> _Task details_:
Every entry below has to appear again in your reply, word for word, but no picture may.

> _Input for this task_:

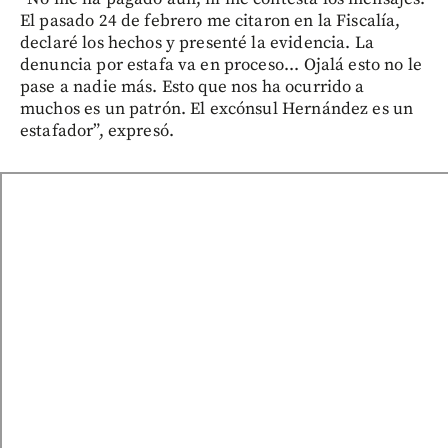
El pasado 24 de febrero me citaron en la Fiscalía,
declaré los hechos y presenté la evidencia. La
denuncia por estafa va en proceso... Ojalá esto no le
pase a nadie más. Esto que nos ha ocurrido a
muchos es un patrón. El excónsul Hernández es un
estafador”, expresó.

> _Answer section_:
El pasado 24 de febrero me citaron en la Fiscalía,
declaré los hechos y presenté la evidencia. La
denuncia por estafa va en proceso... Ojalá esto no le
pase a nadie más. Esto que nos ha ocurrido a
muchos es un patrón. El excónsul Hernández es un
estafador”, expresó.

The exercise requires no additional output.